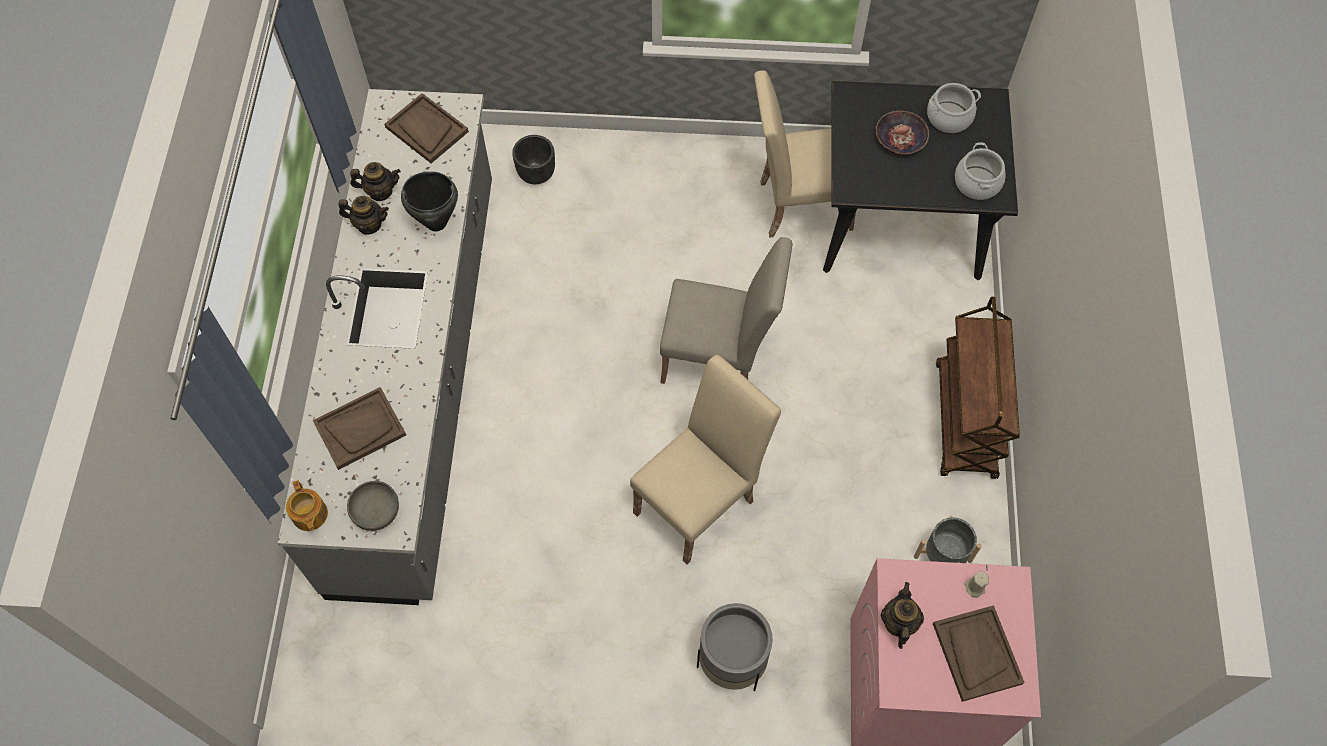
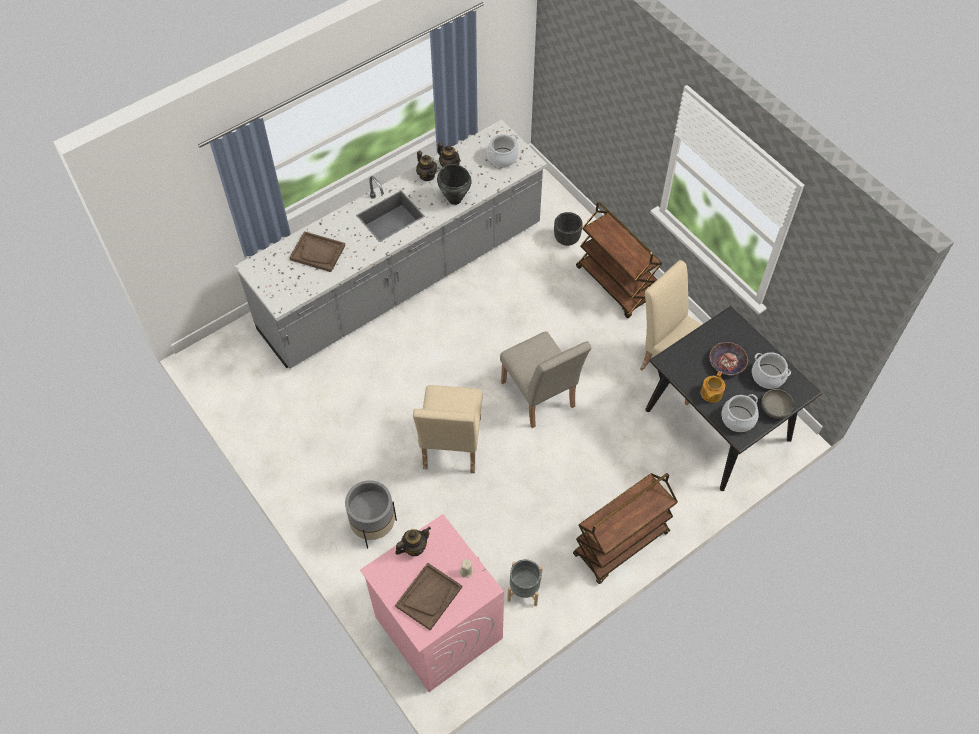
camera: 50 degrees right, 5 degrees down
teapot [286,480,328,531] -> teapot moved to [701,371,725,403]
grey bowl [347,481,399,531] -> grey bowl moved to [761,389,794,419]
brown tray [384,93,469,163] -> cooking pot [487,134,519,167]
beige chair [630,355,781,565] -> beige chair turned 90 degrees clockwise [413,385,483,473]
none -> brown cart [576,202,662,318]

# # # # #

• Task description
Would you reproduce, word for word, the lines from the one holding "teapot [286,480,328,531] ->" through the final line of the entries, both included?

• Output for this exercise
teapot [286,480,328,531] -> teapot moved to [701,371,725,403]
grey bowl [347,481,399,531] -> grey bowl moved to [761,389,794,419]
brown tray [384,93,469,163] -> cooking pot [487,134,519,167]
beige chair [630,355,781,565] -> beige chair turned 90 degrees clockwise [413,385,483,473]
none -> brown cart [576,202,662,318]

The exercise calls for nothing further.